Segment Start: Entries shown
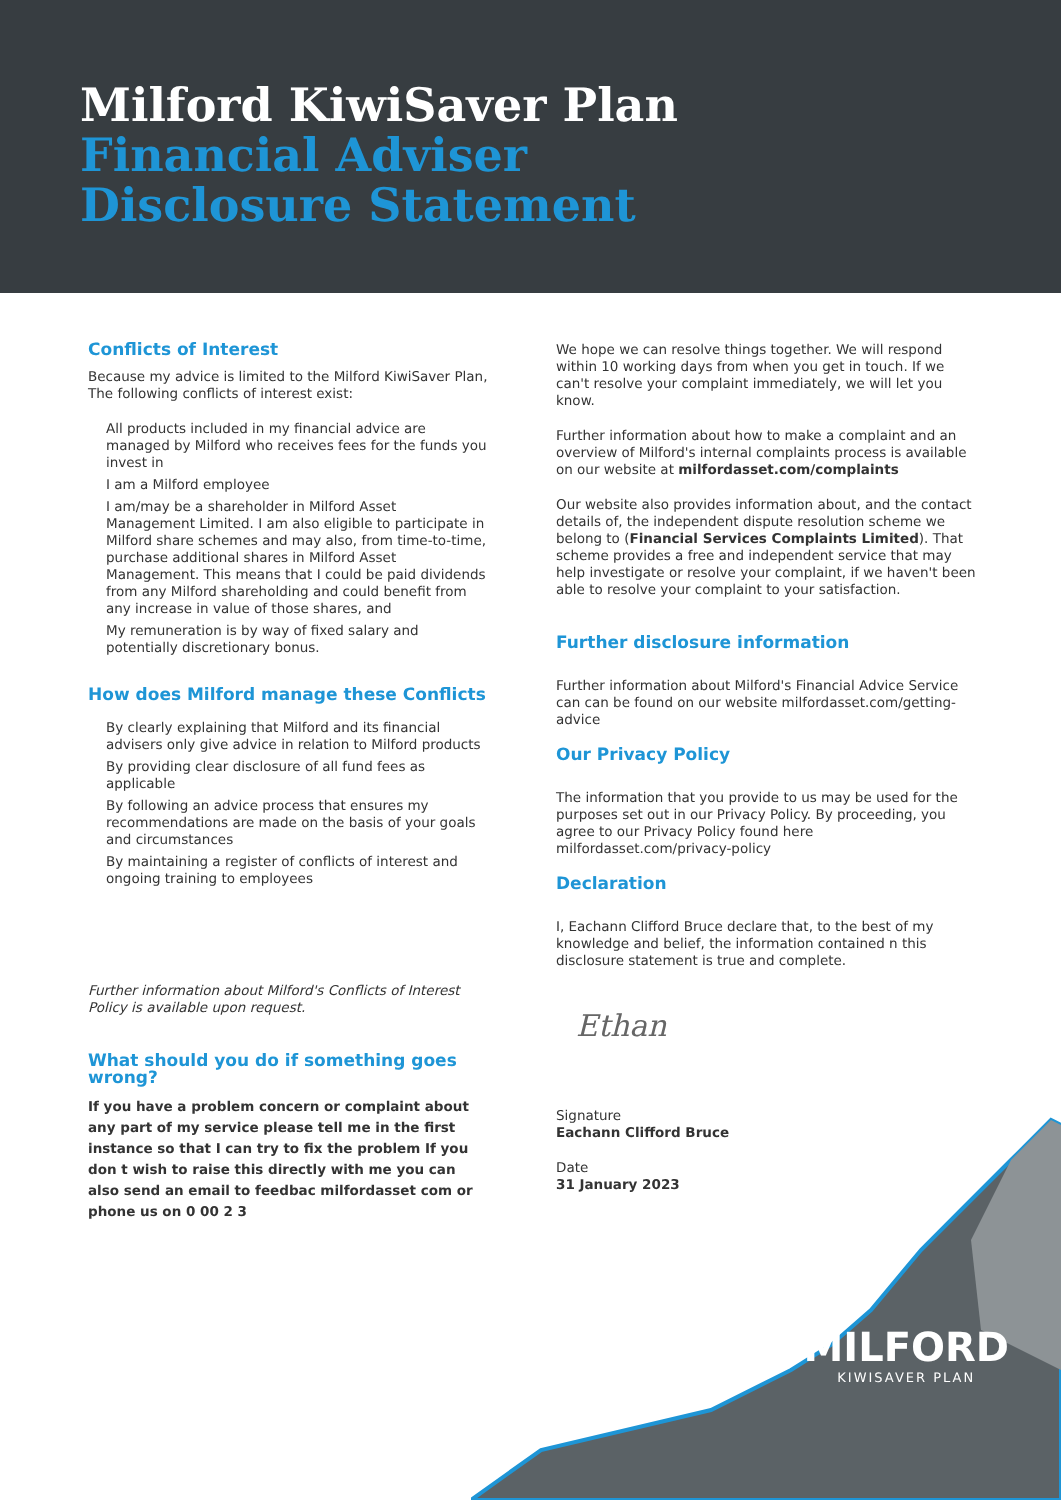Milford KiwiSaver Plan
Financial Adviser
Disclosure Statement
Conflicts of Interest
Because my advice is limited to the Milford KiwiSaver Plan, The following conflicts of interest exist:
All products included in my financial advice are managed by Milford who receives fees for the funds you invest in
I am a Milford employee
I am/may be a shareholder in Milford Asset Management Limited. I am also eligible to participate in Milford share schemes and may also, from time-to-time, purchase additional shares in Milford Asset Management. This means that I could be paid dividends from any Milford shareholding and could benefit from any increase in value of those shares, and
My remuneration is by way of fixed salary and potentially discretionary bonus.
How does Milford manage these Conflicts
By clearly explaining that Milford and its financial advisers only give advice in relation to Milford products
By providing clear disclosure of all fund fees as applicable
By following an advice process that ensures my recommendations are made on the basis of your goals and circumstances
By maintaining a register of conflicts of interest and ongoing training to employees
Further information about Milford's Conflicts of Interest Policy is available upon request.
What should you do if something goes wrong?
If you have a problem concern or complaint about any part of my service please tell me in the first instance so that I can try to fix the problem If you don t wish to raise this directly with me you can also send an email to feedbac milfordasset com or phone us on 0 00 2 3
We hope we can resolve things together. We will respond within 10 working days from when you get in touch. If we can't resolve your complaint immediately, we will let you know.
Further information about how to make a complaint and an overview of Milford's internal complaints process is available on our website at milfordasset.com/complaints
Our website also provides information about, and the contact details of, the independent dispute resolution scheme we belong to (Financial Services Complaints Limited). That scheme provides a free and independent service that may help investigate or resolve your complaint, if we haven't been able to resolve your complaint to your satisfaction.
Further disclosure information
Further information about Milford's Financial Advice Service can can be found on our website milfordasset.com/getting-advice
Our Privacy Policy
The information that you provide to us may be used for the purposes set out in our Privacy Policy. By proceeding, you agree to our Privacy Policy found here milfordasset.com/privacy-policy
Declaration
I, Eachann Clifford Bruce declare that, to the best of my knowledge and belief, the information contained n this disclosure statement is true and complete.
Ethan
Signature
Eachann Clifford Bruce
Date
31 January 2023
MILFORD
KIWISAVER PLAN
Segment End: Entries shown
■ Task requirements: The task requires that every line above be transcribed exactly, without the images.

■ Solution below:
Milford KiwiSaver Plan
Financial Adviser
Disclosure Statement
Conflicts of Interest
Because my advice is limited to the Milford KiwiSaver Plan, The following conflicts of interest exist:
All products included in my financial advice are managed by Milford who receives fees for the funds you invest in
I am a Milford employee
I am/may be a shareholder in Milford Asset Management Limited. I am also eligible to participate in Milford share schemes and may also, from time-to-time, purchase additional shares in Milford Asset Management. This means that I could be paid dividends from any Milford shareholding and could benefit from any increase in value of those shares, and
My remuneration is by way of fixed salary and potentially discretionary bonus.
How does Milford manage these Conflicts
By clearly explaining that Milford and its financial advisers only give advice in relation to Milford products
By providing clear disclosure of all fund fees as applicable
By following an advice process that ensures my recommendations are made on the basis of your goals and circumstances
By maintaining a register of conflicts of interest and ongoing training to employees
Further information about Milford's Conflicts of Interest Policy is available upon request.
What should you do if something goes wrong?
If you have a problem concern or complaint about any part of my service please tell me in the first instance so that I can try to fix the problem If you don t wish to raise this directly with me you can also send an email to feedbac milfordasset com or phone us on 0 00 2 3
We hope we can resolve things together. We will respond within 10 working days from when you get in touch. If we can't resolve your complaint immediately, we will let you know.
Further information about how to make a complaint and an overview of Milford's internal complaints process is available on our website at milfordasset.com/complaints
Our website also provides information about, and the contact details of, the independent dispute resolution scheme we belong to (Financial Services Complaints Limited). That scheme provides a free and independent service that may help investigate or resolve your complaint, if we haven't been able to resolve your complaint to your satisfaction.
Further disclosure information
Further information about Milford's Financial Advice Service can can be found on our website milfordasset.com/getting-advice
Our Privacy Policy
The information that you provide to us may be used for the purposes set out in our Privacy Policy. By proceeding, you agree to our Privacy Policy found here milfordasset.com/privacy-policy
Declaration
I, Eachann Clifford Bruce declare that, to the best of my knowledge and belief, the information contained n this disclosure statement is true and complete.
Ethan
Signature
Eachann Clifford Bruce
Date
31 January 2023
MILFORD
KIWISAVER PLAN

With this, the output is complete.